Data entries:
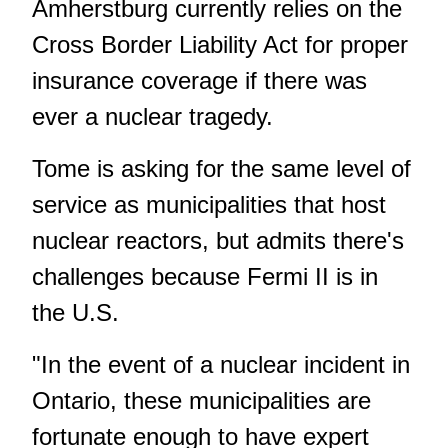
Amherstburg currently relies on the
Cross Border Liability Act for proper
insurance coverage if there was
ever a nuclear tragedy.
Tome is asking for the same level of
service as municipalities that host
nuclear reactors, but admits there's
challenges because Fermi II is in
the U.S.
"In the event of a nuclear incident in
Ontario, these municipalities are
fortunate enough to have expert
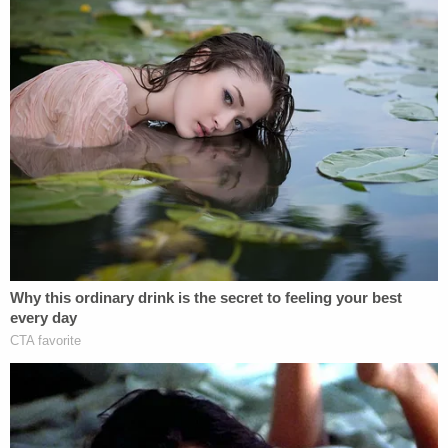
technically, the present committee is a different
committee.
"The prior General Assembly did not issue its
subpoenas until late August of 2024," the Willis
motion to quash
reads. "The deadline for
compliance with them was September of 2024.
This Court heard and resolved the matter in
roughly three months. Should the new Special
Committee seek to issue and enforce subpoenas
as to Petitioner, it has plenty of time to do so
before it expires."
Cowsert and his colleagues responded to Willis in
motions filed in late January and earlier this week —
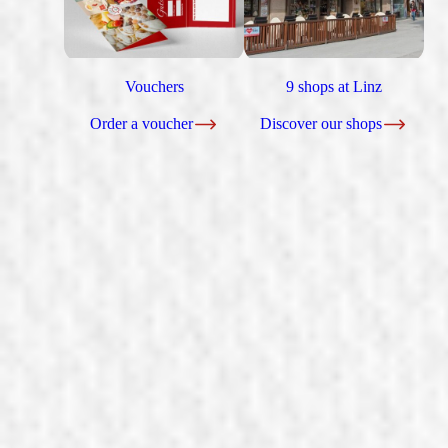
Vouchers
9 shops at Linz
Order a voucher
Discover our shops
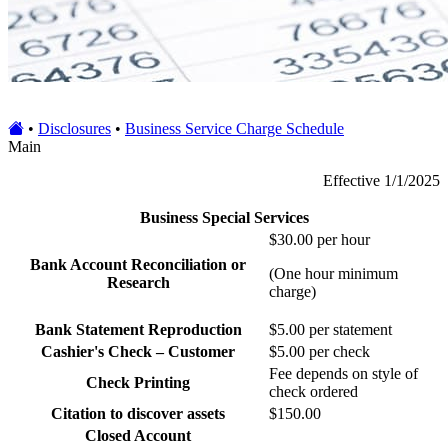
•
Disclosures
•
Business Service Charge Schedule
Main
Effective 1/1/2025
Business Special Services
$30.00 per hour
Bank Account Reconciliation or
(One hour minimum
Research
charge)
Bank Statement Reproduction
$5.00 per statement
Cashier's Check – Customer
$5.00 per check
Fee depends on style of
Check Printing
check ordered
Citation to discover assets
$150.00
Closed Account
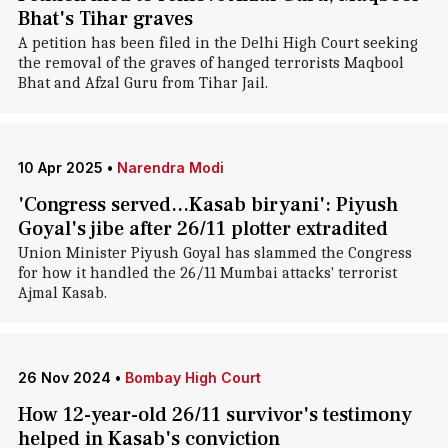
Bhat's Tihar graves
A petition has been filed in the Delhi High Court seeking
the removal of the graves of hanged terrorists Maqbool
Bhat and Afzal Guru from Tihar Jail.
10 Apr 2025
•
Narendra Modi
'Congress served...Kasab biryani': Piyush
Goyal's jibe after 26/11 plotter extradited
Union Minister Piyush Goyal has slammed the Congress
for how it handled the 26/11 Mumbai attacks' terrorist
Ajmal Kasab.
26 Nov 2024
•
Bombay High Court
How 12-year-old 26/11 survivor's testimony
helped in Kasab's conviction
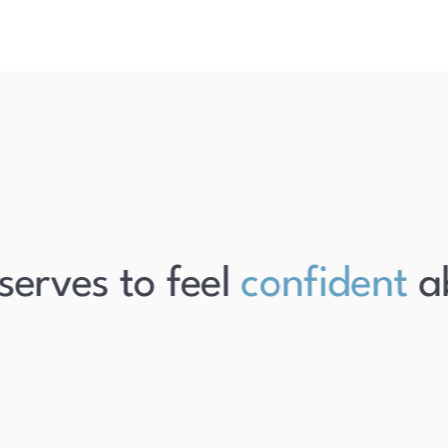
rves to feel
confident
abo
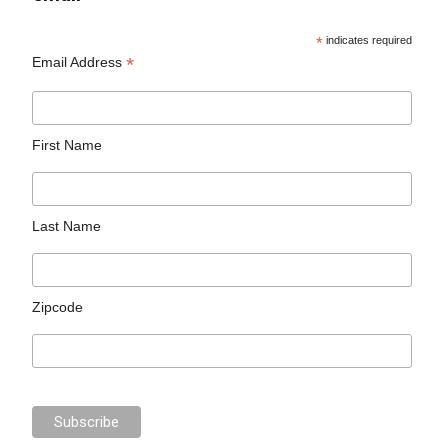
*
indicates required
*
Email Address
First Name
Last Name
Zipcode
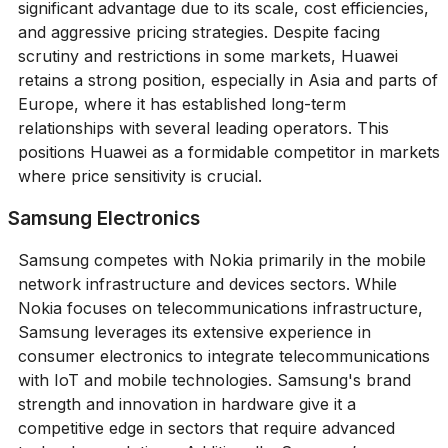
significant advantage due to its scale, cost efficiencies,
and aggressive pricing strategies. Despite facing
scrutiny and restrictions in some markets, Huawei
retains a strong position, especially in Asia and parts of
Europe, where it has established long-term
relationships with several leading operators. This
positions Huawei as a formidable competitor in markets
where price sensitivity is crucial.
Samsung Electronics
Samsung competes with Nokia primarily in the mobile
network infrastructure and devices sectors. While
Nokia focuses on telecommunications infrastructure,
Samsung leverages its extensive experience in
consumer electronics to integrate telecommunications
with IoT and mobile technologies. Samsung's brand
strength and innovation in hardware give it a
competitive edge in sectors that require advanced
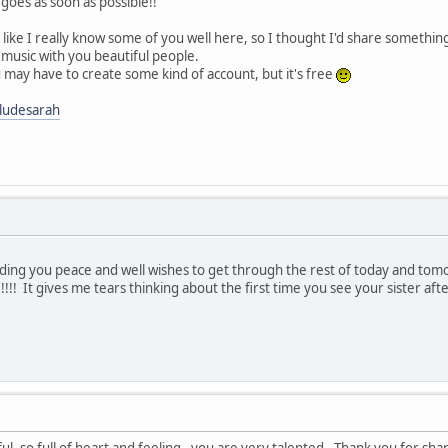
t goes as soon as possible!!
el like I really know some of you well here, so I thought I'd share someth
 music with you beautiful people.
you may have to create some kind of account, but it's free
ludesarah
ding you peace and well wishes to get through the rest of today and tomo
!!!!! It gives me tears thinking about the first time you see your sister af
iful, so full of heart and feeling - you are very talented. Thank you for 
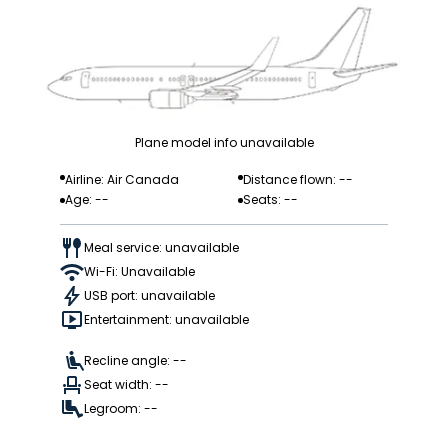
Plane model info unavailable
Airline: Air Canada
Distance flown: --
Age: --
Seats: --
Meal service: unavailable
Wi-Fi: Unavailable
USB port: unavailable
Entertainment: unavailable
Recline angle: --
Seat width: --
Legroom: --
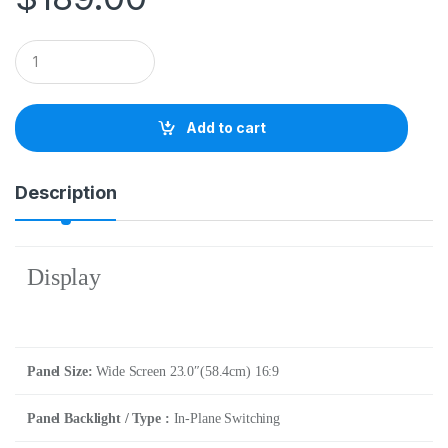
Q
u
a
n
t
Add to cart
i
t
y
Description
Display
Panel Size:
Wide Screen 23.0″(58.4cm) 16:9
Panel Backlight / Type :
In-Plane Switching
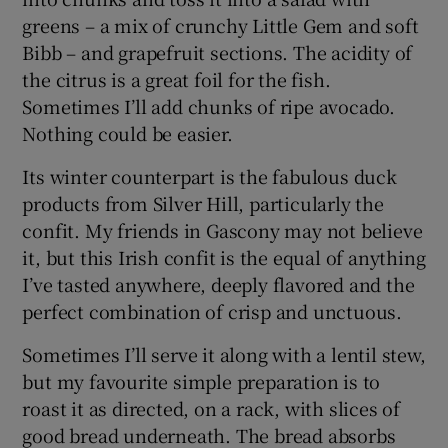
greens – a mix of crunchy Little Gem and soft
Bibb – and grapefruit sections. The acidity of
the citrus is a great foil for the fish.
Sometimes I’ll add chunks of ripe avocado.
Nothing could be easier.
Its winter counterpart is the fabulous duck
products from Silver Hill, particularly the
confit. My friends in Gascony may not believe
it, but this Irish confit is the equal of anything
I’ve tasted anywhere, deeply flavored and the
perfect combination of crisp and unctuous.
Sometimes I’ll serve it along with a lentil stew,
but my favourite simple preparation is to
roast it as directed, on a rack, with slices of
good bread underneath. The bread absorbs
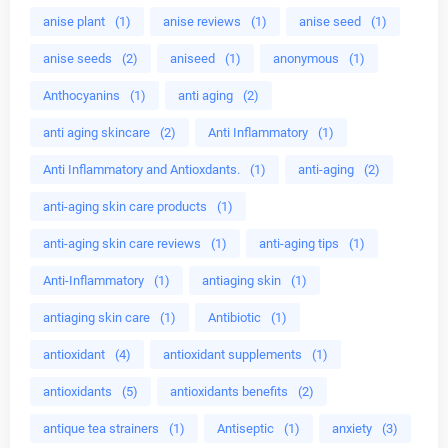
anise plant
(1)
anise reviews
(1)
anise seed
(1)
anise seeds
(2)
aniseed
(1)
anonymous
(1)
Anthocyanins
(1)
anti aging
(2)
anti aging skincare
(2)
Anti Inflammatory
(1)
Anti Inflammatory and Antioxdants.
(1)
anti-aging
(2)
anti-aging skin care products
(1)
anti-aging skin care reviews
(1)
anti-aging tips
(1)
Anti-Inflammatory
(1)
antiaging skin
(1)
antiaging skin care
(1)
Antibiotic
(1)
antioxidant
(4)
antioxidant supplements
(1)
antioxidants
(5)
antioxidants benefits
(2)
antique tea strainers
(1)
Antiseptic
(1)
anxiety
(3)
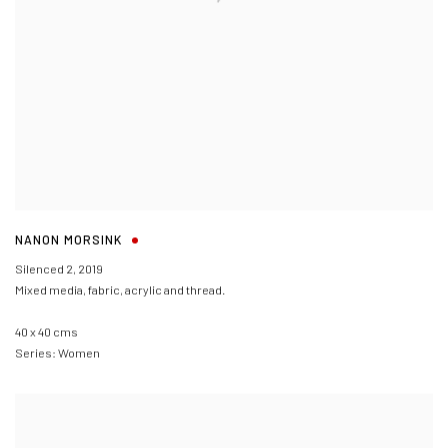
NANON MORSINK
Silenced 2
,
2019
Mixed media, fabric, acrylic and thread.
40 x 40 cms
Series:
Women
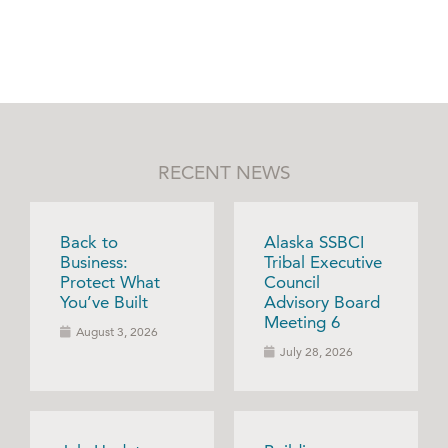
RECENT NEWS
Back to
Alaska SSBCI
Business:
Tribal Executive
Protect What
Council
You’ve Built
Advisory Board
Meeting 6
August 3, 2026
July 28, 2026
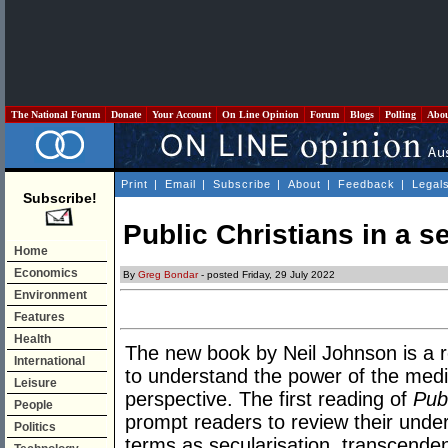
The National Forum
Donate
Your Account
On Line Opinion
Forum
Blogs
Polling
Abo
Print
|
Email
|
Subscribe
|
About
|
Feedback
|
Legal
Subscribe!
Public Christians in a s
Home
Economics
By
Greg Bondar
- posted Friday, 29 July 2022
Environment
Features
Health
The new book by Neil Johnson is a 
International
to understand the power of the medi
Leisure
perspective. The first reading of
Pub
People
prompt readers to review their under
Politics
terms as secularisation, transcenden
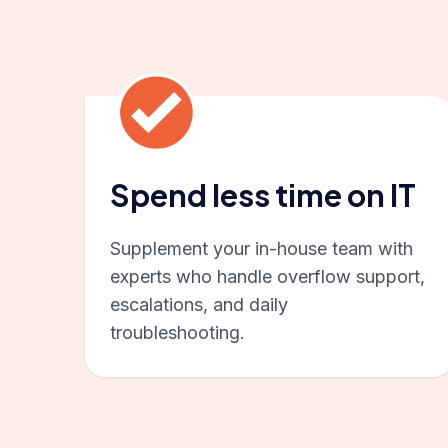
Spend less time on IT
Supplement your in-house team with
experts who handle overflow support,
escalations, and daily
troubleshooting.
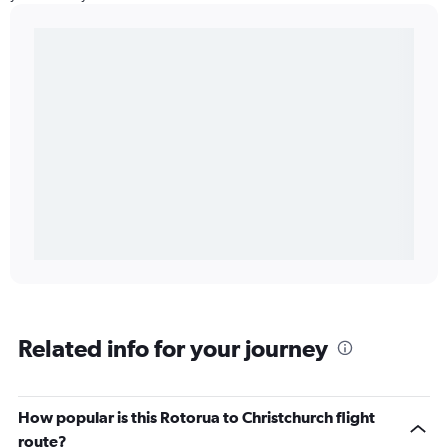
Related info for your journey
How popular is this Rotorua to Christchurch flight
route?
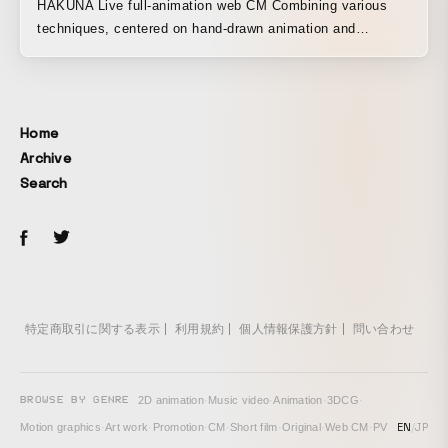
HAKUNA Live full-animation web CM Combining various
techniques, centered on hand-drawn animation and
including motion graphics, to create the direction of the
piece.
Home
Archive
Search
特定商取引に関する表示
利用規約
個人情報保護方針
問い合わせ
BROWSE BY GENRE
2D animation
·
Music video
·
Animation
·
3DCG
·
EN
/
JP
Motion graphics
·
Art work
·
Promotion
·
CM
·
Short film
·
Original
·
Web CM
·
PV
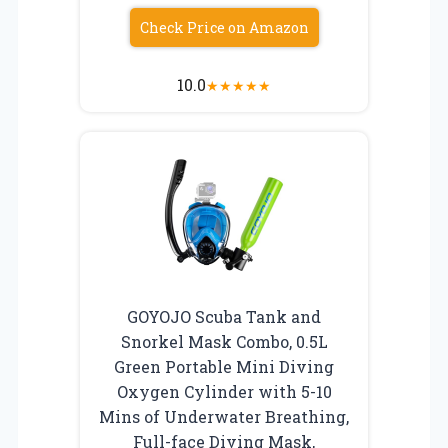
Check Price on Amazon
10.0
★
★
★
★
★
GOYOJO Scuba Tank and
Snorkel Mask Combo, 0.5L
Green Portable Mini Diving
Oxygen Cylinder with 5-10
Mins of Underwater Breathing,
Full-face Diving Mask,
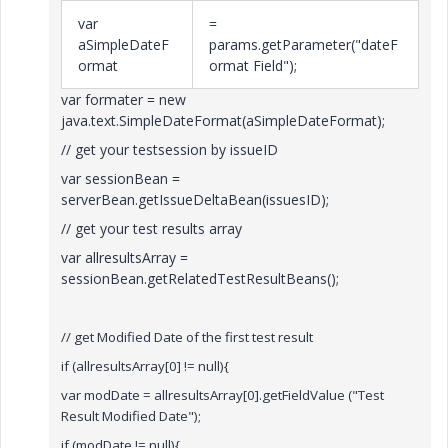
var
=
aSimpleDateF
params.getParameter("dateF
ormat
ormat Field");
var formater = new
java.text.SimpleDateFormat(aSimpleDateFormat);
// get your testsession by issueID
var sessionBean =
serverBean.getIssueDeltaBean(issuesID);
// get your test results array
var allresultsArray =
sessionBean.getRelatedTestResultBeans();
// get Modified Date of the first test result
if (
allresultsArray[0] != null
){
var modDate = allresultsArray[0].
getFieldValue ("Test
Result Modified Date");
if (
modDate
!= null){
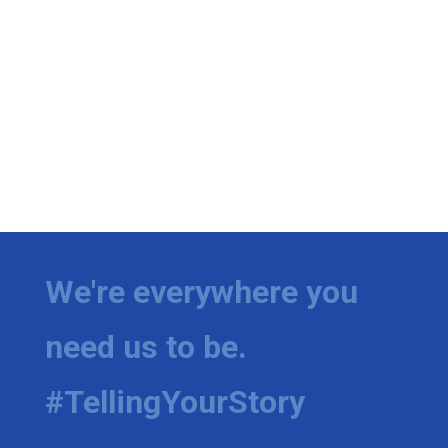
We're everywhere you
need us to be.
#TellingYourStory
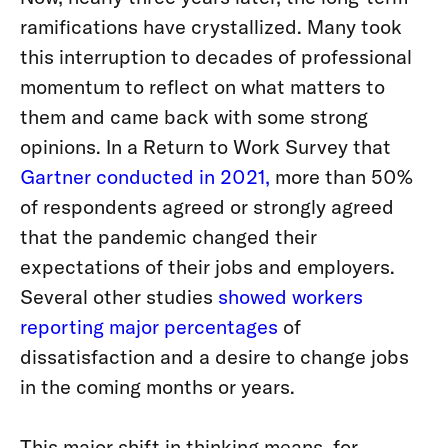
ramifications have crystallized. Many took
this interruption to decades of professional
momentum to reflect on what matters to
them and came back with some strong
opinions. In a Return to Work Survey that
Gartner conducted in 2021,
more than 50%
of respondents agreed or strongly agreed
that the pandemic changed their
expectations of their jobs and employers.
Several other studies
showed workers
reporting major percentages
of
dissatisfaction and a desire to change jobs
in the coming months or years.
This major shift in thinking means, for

Exercise objective: Copy the text of every one of the records above word for word, and leave the pictures out of your answer.

Worked solution:
Amherstburg currently relies on the
Cross Border Liability Act for proper
insurance coverage if there was
ever a nuclear tragedy.
Tome is asking for the same level of
service as municipalities that host
nuclear reactors, but admits there's
challenges because Fermi II is in
the U.S.
"In the event of a nuclear incident in
Ontario, these municipalities are
fortunate enough to have expert
technically, the present committee is a different
committee.
"The prior General Assembly did not issue its
subpoenas until late August of 2024," the Willis
motion to quash
reads. "The deadline for
compliance with them was September of 2024.
This Court heard and resolved the matter in
roughly three months. Should the new Special
Committee seek to issue and enforce subpoenas
as to Petitioner, it has plenty of time to do so
before it expires."
Cowsert and his colleagues responded to Willis in
motions filed in late January and earlier this week —
Vouchers
9 shops at Linz
Order a voucher
Discover our shops
•
Disclosures
•
Business Service Charge Schedule
Main
Effective 1/1/2025
Business Special Services
$30.00 per hour
Bank Account Reconciliation or
(One hour minimum
Research
charge)
Bank Statement Reproduction
$5.00 per statement
Cashier's Check – Customer
$5.00 per check
Fee depends on style of
Check Printing
check ordered
Citation to discover assets
$150.00
Closed Account
Bhat's Tihar graves
A petition has been filed in the Delhi High Court seeking
the removal of the graves of hanged terrorists Maqbool
Bhat and Afzal Guru from Tihar Jail.
10 Apr 2025
•
Narendra Modi
'Congress served...Kasab biryani': Piyush
Goyal's jibe after 26/11 plotter extradited
Union Minister Piyush Goyal has slammed the Congress
for how it handled the 26/11 Mumbai attacks' terrorist
Ajmal Kasab.
26 Nov 2024
•
Bombay High Court
How 12-year-old 26/11 survivor's testimony
helped in Kasab's conviction
rves to feel
confident
abo
*
indicates required
*
Email Address
First Name
Last Name
Zipcode
significant advantage due to its scale, cost efficiencies,
and aggressive pricing strategies. Despite facing
scrutiny and restrictions in some markets, Huawei
retains a strong position, especially in Asia and parts of
Europe, where it has established long-term
relationships with several leading operators. This
positions Huawei as a formidable competitor in markets
where price sensitivity is crucial.
Samsung Electronics
Samsung competes with Nokia primarily in the mobile
network infrastructure and devices sectors. While
Nokia focuses on telecommunications infrastructure,
Samsung leverages its extensive experience in
consumer electronics to integrate telecommunications
with IoT and mobile technologies. Samsung's brand
strength and innovation in hardware give it a
competitive edge in sectors that require advanced
t goes as soon as possible!!
el like I really know some of you well here, so I thought I'd share someth
 music with you beautiful people.
you may have to create some kind of account, but it's free
ludesarah
ding you peace and well wishes to get through the rest of today and tomo
!!!!! It gives me tears thinking about the first time you see your sister af
iful, so full of heart and feeling - you are very talented. Thank you for 
Plane model info unavailable
Airline: Air Canada
Distance flown: --
Age: --
Seats: --
Meal service: unavailable
Wi-Fi: Unavailable
USB port: unavailable
Entertainment: unavailable
Recline angle: --
Seat width: --
Legroom: --
Q
u
a
n
t
Add to cart
i
t
y
Description
Display
Panel Size:
Wide Screen 23.0″(58.4cm) 16:9
Panel Backlight / Type :
In-Plane Switching
greens – a mix of crunchy Little Gem and soft
Bibb – and grapefruit sections. The acidity of
the citrus is a great foil for the fish.
Sometimes I’ll add chunks of ripe avocado.
Nothing could be easier.
Its winter counterpart is the fabulous duck
products from Silver Hill, particularly the
confit. My friends in Gascony may not believe
it, but this Irish confit is the equal of anything
I’ve tasted anywhere, deeply flavored and the
perfect combination of crisp and unctuous.
Sometimes I’ll serve it along with a lentil stew,
but my favourite simple preparation is to
roast it as directed, on a rack, with slices of
good bread underneath. The bread absorbs
anise plant
(1)
anise reviews
(1)
anise seed
(1)
anise seeds
(2)
aniseed
(1)
anonymous
(1)
Anthocyanins
(1)
anti aging
(2)
anti aging skincare
(2)
Anti Inflammatory
(1)
Anti Inflammatory and Antioxdants.
(1)
anti-aging
(2)
anti-aging skin care products
(1)
anti-aging skin care reviews
(1)
anti-aging tips
(1)
Anti-Inflammatory
(1)
antiaging skin
(1)
antiaging skin care
(1)
Antibiotic
(1)
antioxidant
(4)
antioxidant supplements
(1)
antioxidants
(5)
antioxidants benefits
(2)
antique tea strainers
(1)
Antiseptic
(1)
anxiety
(3)
NANON MORSINK
Silenced 2
,
2019
Mixed media, fabric, acrylic and thread.
40 x 40 cms
Series:
Women
RECENT NEWS
Back to
Alaska SSBCI
Business:
Tribal Executive
Protect What
Council
You’ve Built
Advisory Board
Meeting 6
August 3, 2026
July 28, 2026
The National Forum
Donate
Your Account
On Line Opinion
Forum
Blogs
Polling
Abo
Print
|
Email
|
Subscribe
|
About
|
Feedback
|
Legal
Subscribe!
Public Christians in a s
Home
Economics
By
Greg Bondar
- posted Friday, 29 July 2022
Environment
Features
Health
The new book by Neil Johnson is a 
International
to understand the power of the medi
Leisure
perspective. The first reading of
Pub
People
prompt readers to review their under
Politics
terms as secularisation, transcenden
Spend less time on IT
Supplement your in-house team with
experts who handle overflow support,
escalations, and daily
troubleshooting.
Related info for your journey
How popular is this Rotorua to Christchurch flight
route?
HAKUNA Live full-animation web CM Combining various
techniques, centered on hand-drawn animation and
including motion graphics, to create the direction of the
piece.
Home
Archive
Search
特定商取引に関する表示
利用規約
個人情報保護方針
問い合わせ
BROWSE BY GENRE
2D animation
·
Music video
·
Animation
·
3DCG
·
EN
/
JP
Motion graphics
·
Art work
·
Promotion
·
CM
·
Short film
·
Original
·
Web CM
·
PV
Check Price on Amazon
10.0
★
★
★
★
★
GOYOJO Scuba Tank and
Snorkel Mask Combo, 0.5L
Green Portable Mini Diving
Oxygen Cylinder with 5-10
Mins of Underwater Breathing,
Full-face Diving Mask,
var
=
aSimpleDateF
params.getParameter("dateF
ormat
ormat Field");
var formater = new
java.text.SimpleDateFormat(aSimpleDateFormat);
// get your testsession by issueID
var sessionBean =
serverBean.getIssueDeltaBean(issuesID);
// get your test results array
var allresultsArray =
sessionBean.getRelatedTestResultBeans();
// get Modified Date of the first test result
if (
allresultsArray[0] != null
){
var modDate = allresultsArray[0].
getFieldValue ("Test
Result Modified Date");
if (
modDate
!= null){
We're everywhere you
need us to be.
#TellingYourStory
ramifications have crystallized. Many took
this interruption to decades of professional
momentum to reflect on what matters to
them and came back with some strong
opinions. In a Return to Work Survey that
Gartner conducted in 2021,
more than 50%
of respondents agreed or strongly agreed
that the pandemic changed their
expectations of their jobs and employers.
Several other studies
showed workers
reporting major percentages
of
dissatisfaction and a desire to change jobs
in the coming months or years.
This major shift in thinking means, for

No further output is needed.